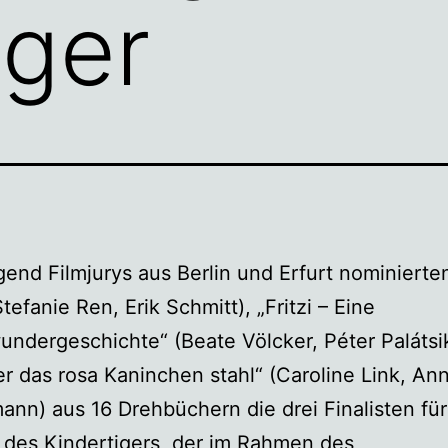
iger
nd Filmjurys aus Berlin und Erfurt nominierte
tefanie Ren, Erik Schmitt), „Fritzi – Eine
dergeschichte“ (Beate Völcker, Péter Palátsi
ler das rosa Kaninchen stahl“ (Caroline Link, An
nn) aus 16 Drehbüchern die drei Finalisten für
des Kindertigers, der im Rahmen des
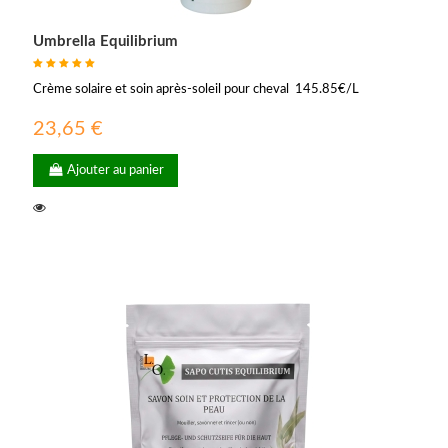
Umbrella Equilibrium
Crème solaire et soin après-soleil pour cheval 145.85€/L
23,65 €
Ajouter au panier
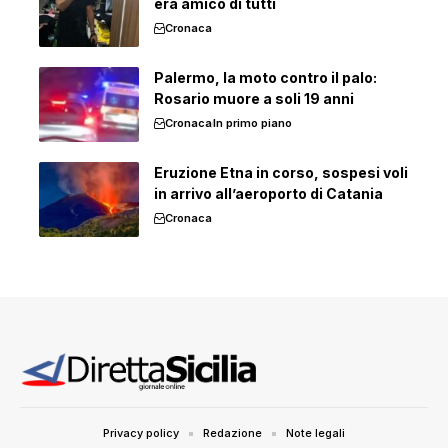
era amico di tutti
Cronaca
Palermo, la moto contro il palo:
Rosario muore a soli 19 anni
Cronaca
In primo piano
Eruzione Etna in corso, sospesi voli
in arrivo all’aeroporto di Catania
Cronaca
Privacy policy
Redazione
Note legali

Directions ::
Exactly the lines from the one holding "Rosario muore a soli 19 anni" to the final line of the listing, both included, must make up the answer.

Answer to the problem ::
Rosario muore a soli 19 anni
Cronaca
In primo piano
Eruzione Etna in corso, sospesi voli
in arrivo all’aeroporto di Catania
Cronaca
Privacy policy
Redazione
Note legali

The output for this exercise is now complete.